Caroline Maher; From Egyptian Taekwondo Champ to a Member of Parliament
Caroline Maher, 34 and based in Cairo, is a former professional taekwondo artist and current member of the Egyptian Parliament. She is a member of the 2015 class of the U.S. Department of State and espnW’s Global Sports Mentoring Program (GSMP).
Over the course of my amateur and professional taekwondo career, I earned more than 130 medals in 40 countries, competing in national, regional and international events. At the height of my career, I was ranked No. 3 overall in my weight class by the World Taekwondo Federation (WTF). In 2013, I became the first woman of Arab, Egyptian and African descent to be inducted into the Taekwondo Hall of Fame.
Looking back at my accolades, you might think I had it all. But as an Egyptian paving the way for women athletes like myself, especially in a male-dominated sport, the journey was not always easy.
When I first got hooked on taekwondo, I was 10. At the sports club in my neighborhood, I would watch an older girl practice taekwondo with a team. And I thought, “I want to be like her. I want to do what she’s doing.” Shortly thereafter, I joined the team. Back then, it was rare to see girls in a sport that was deemed “aggressive,” but my parents have always encouraged and supported me.
At first, I would get beat up pretty hard. But it made me stronger. It made me tougher. It gave me the drive that I needed to keep practicing. And above all else, I just wanted to beat the girl who I had watched from the sidelines. I had that target in mind from day one, and I wasn’t going to stop until I did. I eventually beat her, and then set my sights on bigger and better competition, traveling around the world and competing at the highest level in the WTF.
This drive has been in me throughout my career. And it’s the reason I kept pushing to be the best. It’s also the reason I never listened to murmurs that a girl shouldn’t be competing in this “aggressive” sport. But beyond that, it’s also the reason that I didn’t let an incident in 2011 end my career.
I’ll always remember it vividly. It’s hard not to.
Nine years ago, I was unexpectedly under investigation for suspected use of performance-enhancing drugs. As a professional athlete, I was accustomed to drug testing. It was part of the process. The World Anti-Doping Agency regularly asks for samples from athletes. I provided the necessary tests. I knew I was clean, like always. But, months later —which felt like a lifetime — the Egyptian Taekwondo Federation (ETF) and WTF told me my results were positive.
“It’s not true. This is impossible,” I remember saying. There was no way my test could come back positive.

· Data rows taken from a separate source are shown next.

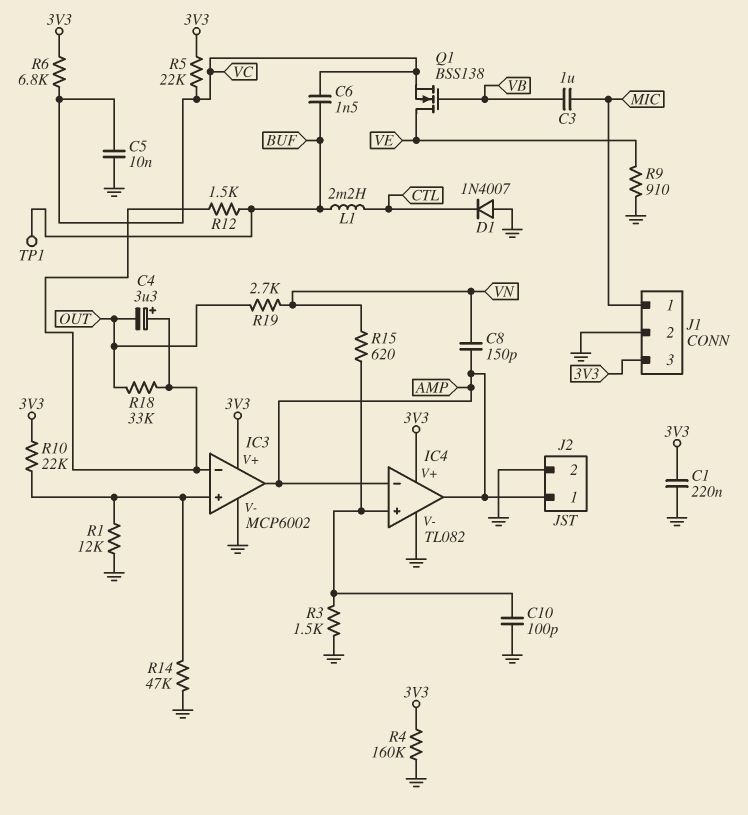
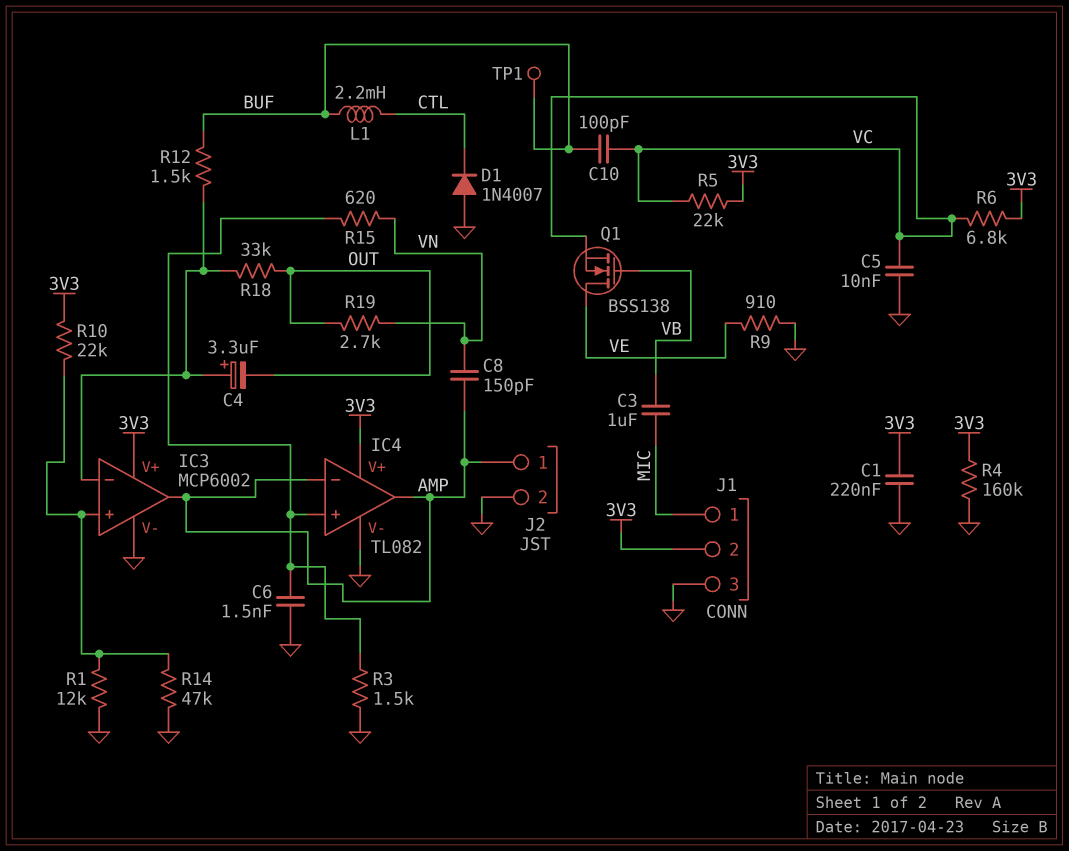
C6: 1.5nF (BUF, VC) -> 1.5nF (GND, IC4/in+)
C10: 100pF (GND, IC4/in+) -> 100pF (BUF, VC)
J1 pin 2: GND -> 3V3
J1 pin 3: 3V3 -> GND

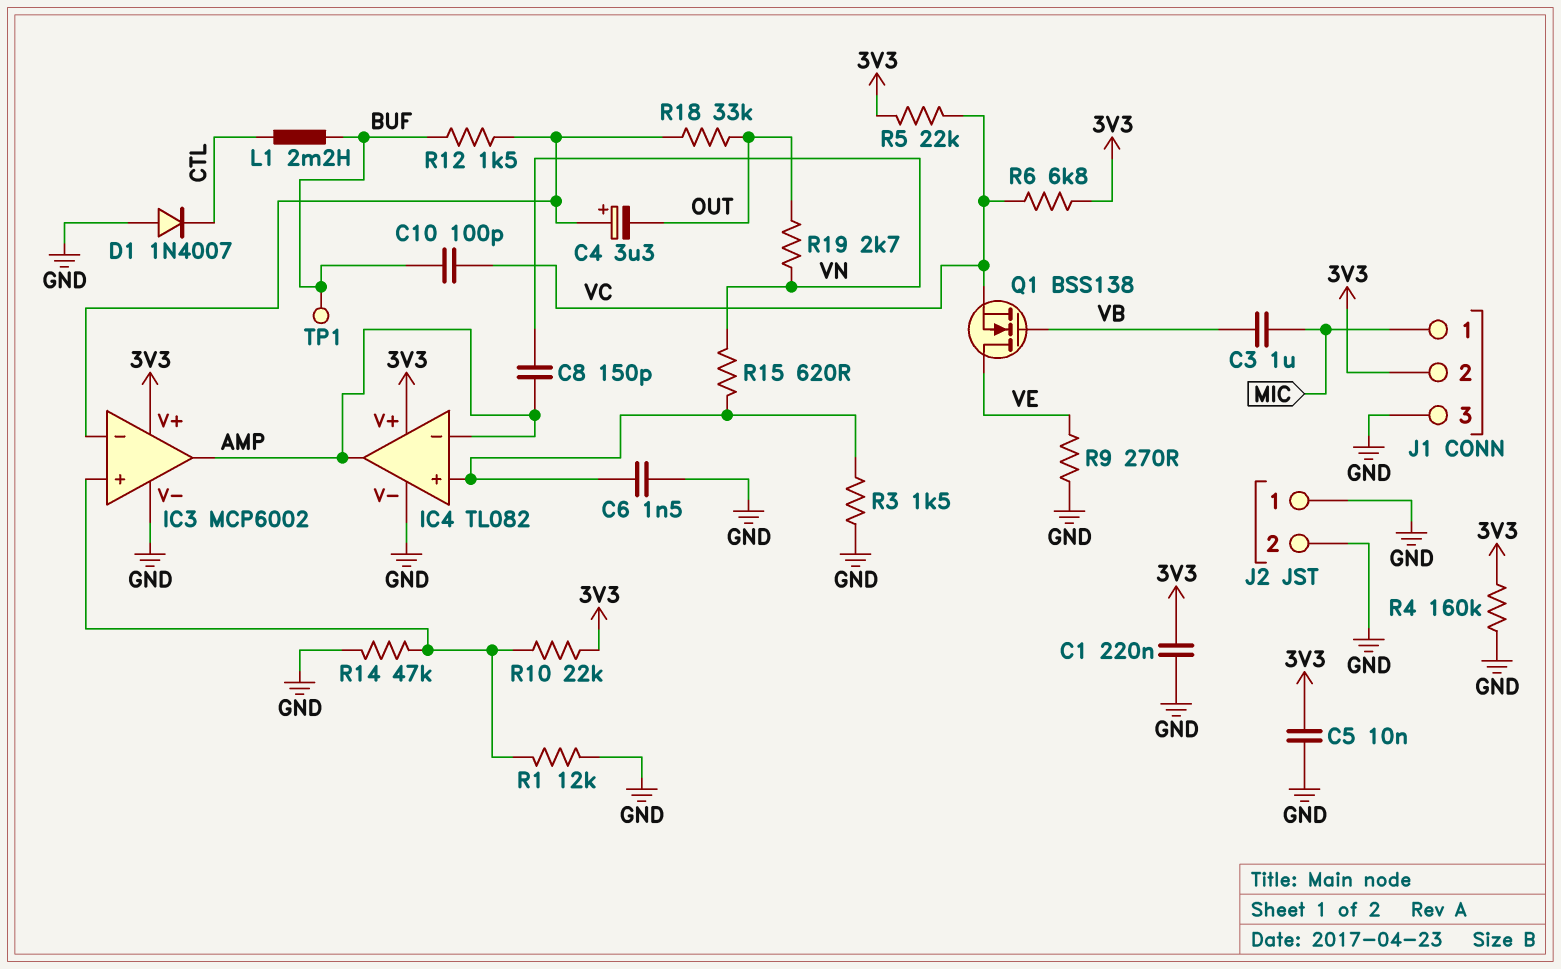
C5: 10nF (GND, VC) -> 10nF (3V3, GND)
J2 pin 1: AMP -> GND
R9: 910 (GND, VE) -> 270 (GND, VE)

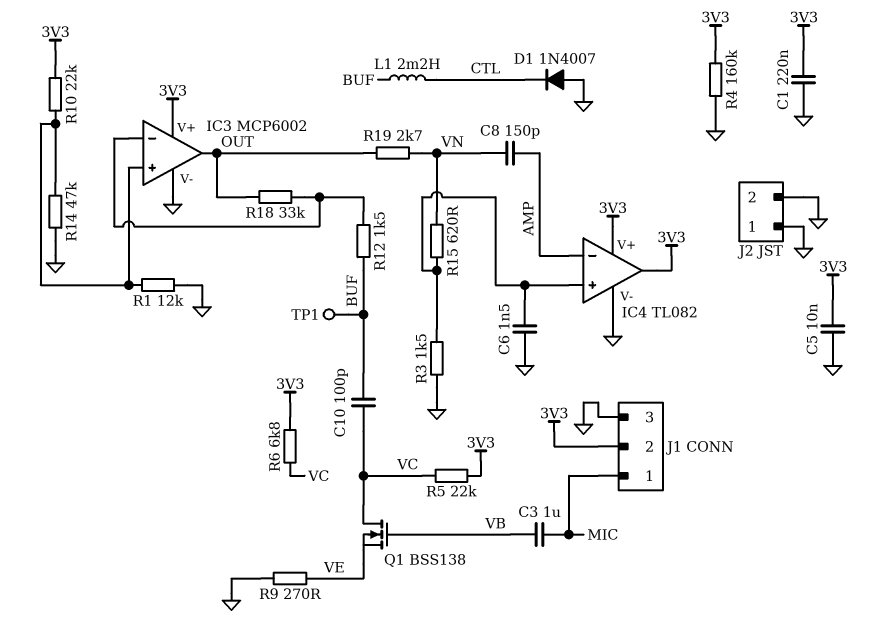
C4: 3.3uF (plus IC3/in-, minus OUT) -> none
IC3 pin out: AMP -> OUT
IC4 pin out: AMP -> 3V3
Q1: NMOS BSS138 (G VB, D VE, S VC) -> NMOS BSS138 (G VB, D VC, S VE)

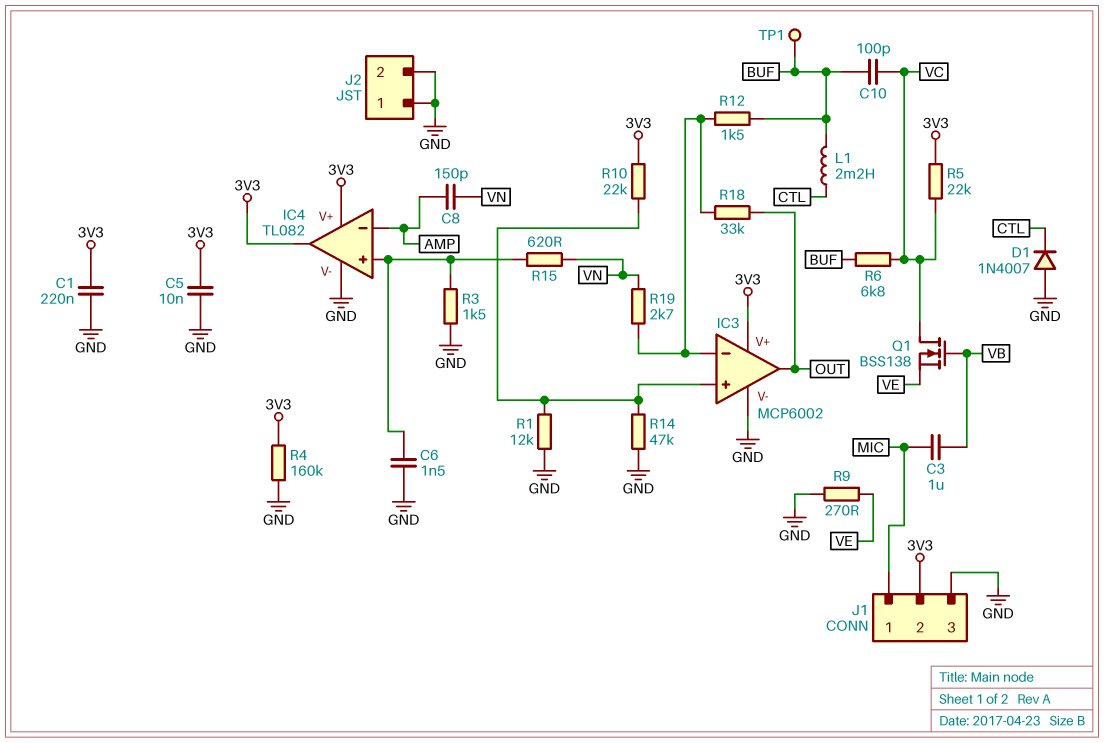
R6: 6.8k (3V3, VC) -> 6.8k (BUF, VC)
R19: 2.7k (OUT, VN) -> 2.7k (IC3/in-, VN)

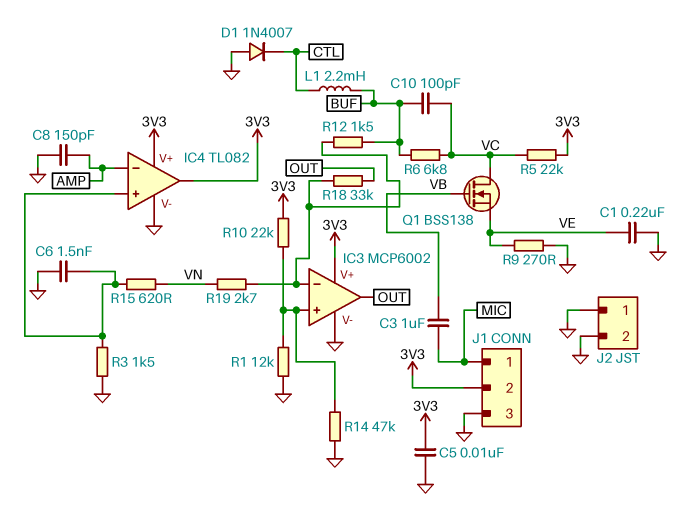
C1: 220nF (3V3, GND) -> 220nF (GND, VE)
C8: 150pF (AMP, VN) -> 150pF (AMP, GND)
R4: 160k (3V3, GND) -> none
TP1: test point (BUF) -> none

Six months later, the WTF banned me for two years. I felt as if the world fell out from underneath me. I didn’t have the opportunity to defend myself or plead my case. Under the World Anti-Doping Code, I have the right to be provided sample lab results, the opportunity to test my sample and the right to a hearing and to challenge the WTF’s evidence. After talking to my parents, who I knew would support me, I had to take matters into my own hands.
Eighteen days after the WTF suspended me, I cold-called one of the best lawyers I could find in the United States — Paul Greene — who has worked with Olympic athletes such as Michael Phelps. Under Court of Arbitration for Sports (CAS) rules, an appeal must be filed within 21 days, so I had to act fast. I told him I had been found guilty of doping by the international agency governing my sport without a reliable drug test or hearing. It didn’t take long for Greene to see through the WTF’s case.

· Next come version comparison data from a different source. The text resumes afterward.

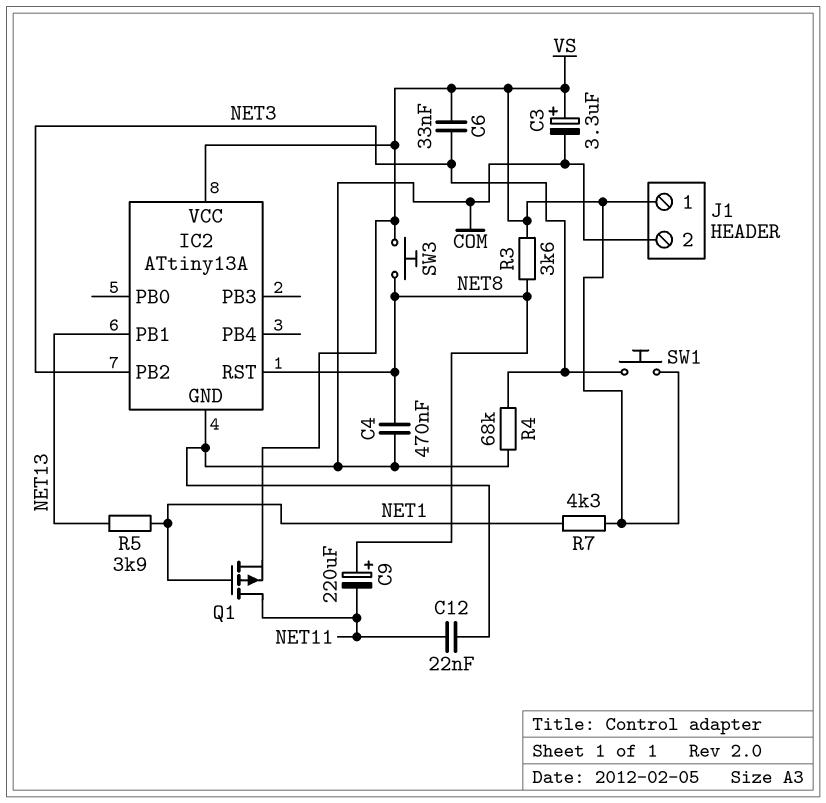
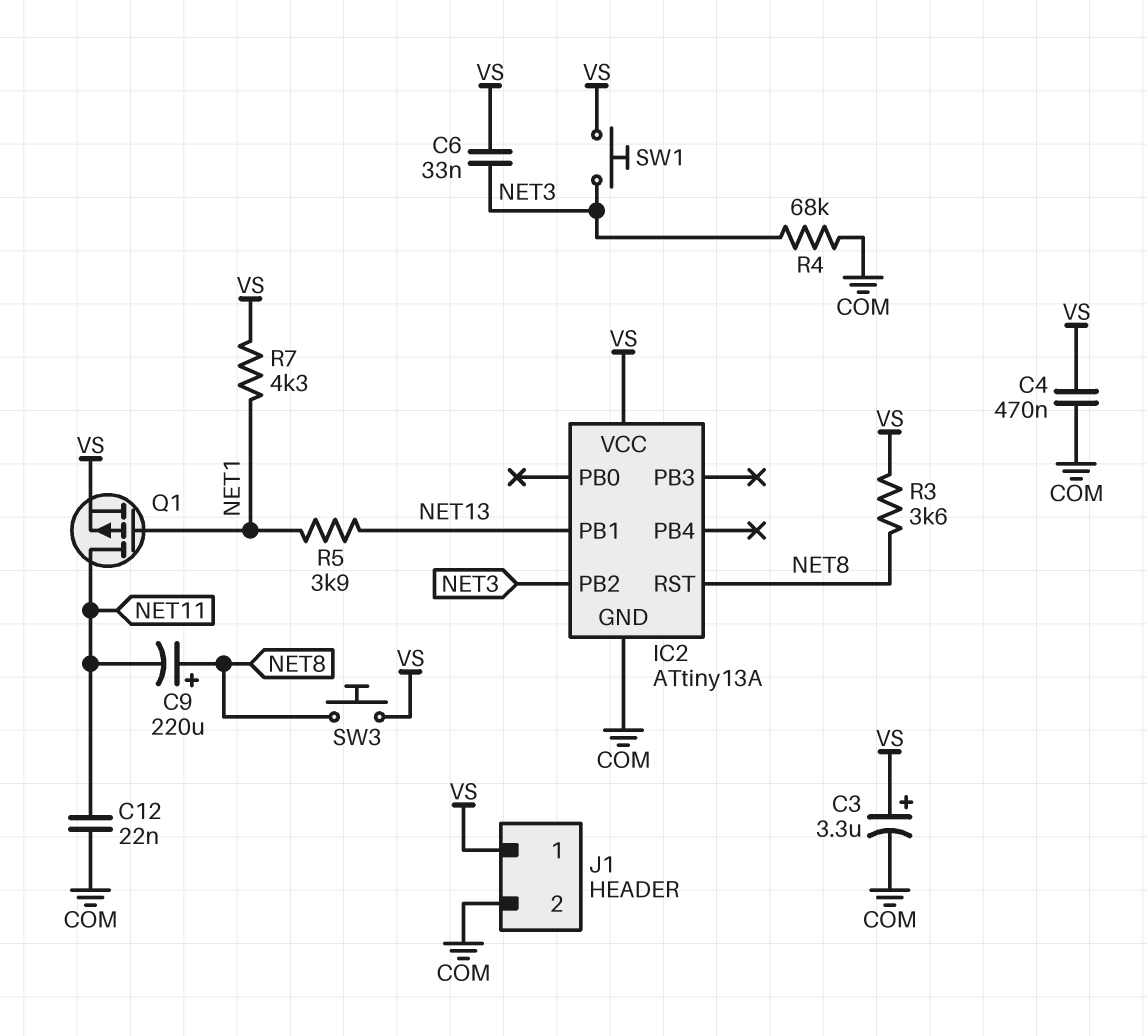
C4: 470nF (COM, NET8) -> 470nF (COM, VS)

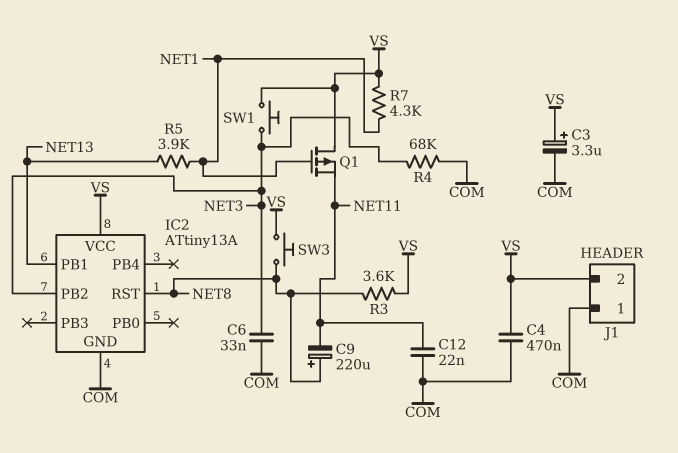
C6: 33nF (NET3, VS) -> 33nF (COM, NET3)
J1 pin 1: VS -> COM
J1 pin 2: COM -> VS
Q1: PMOS (G NET1, D NET11, S VS) -> PMOS (G NET1, D VS, S NET11)

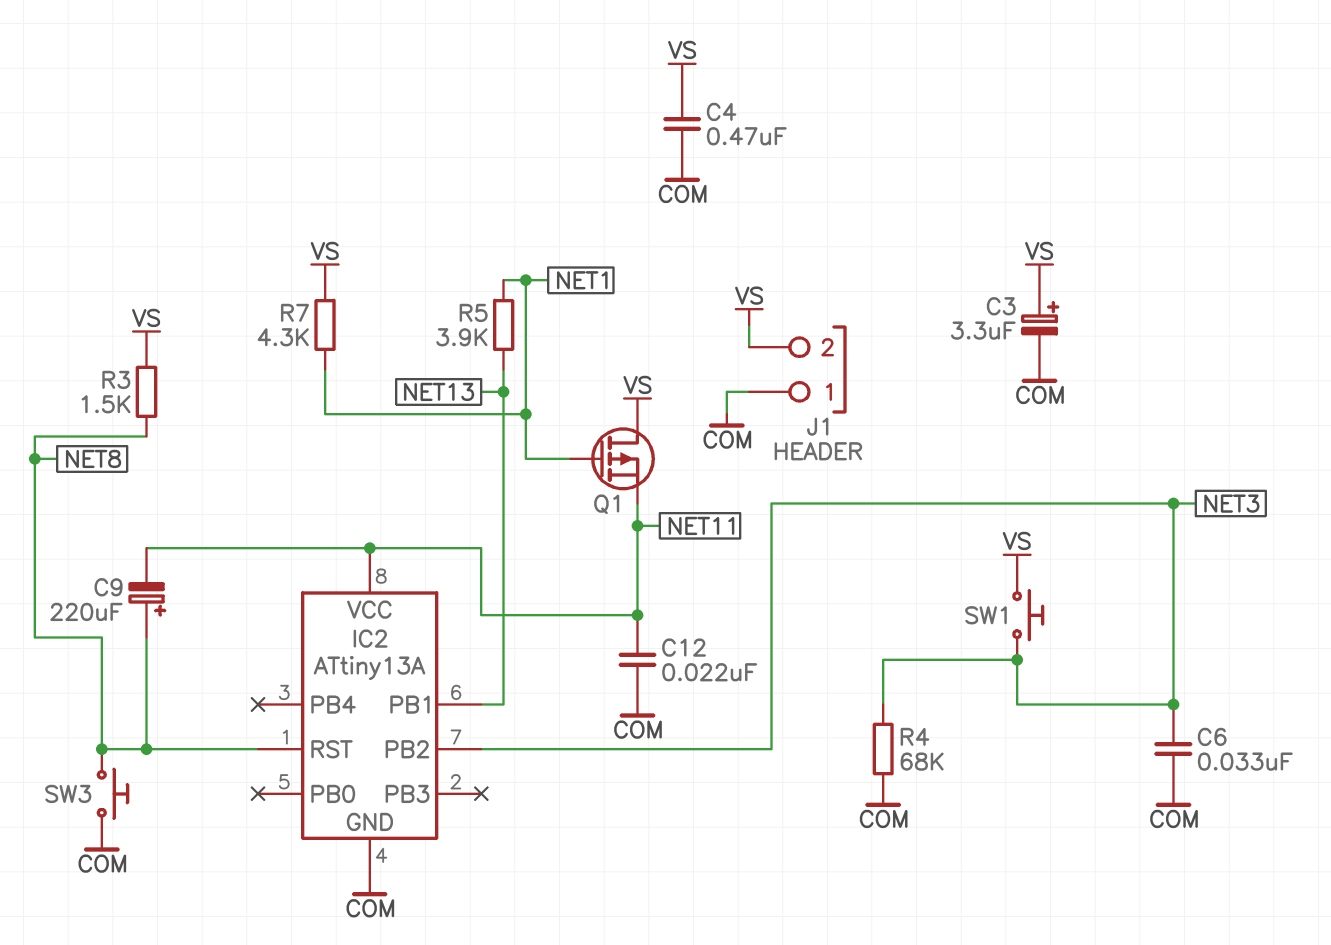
IC2 pin VCC: VS -> NET11
R3: 3.6k (NET8, VS) -> 1.5k (NET8, VS)
SW3: button (NET8, VS) -> button (COM, NET8)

We appealed it to the CAS in Switzerland in the summer of 2011. During that process, it was determined that my lab samples were manipulated during the original testing process and as a result, were deemed unreliable evidence. The court ordered the taekwondo organization to lift its punishment and pay me $20,000 (for litigation fees) — the highest compensation ever paid for this type of case.
I never felt more relieved in my life.
After that incident, I competed for five years before officially retiring. It was time to use my experience as a professional athlete to help others. And in December 2015, President Abdel Fattah el-Sisi appointed me to the Egyptian Parliament. I became its youngest member at age 29.
I’ll never forget that feeling of not having the opportunity to defend myself and then having to pursue justice on my own.
In my role with Parliament, one duty is dedicated to laws and policies related to the rights of athletes like me. I have proposed the creation of a unit under the ministry of youth and sports that specializes in protecting Egyptian athletes who need representation.
As sports become more popular in Egypt, especially for women, I want to ensure that everyone is given a fair opportunity. Whether I’m working with athletes, women, children, orphans, elderly or people with disabilities, I want to protect their rights.
To become successful in life, in any field, you need to dedicate time and effort. But beyond that, you need to fight to achieve your dreams. It’s not easy, but it’s not impossible. I’m proof of that. I want to help others achieve their dreams.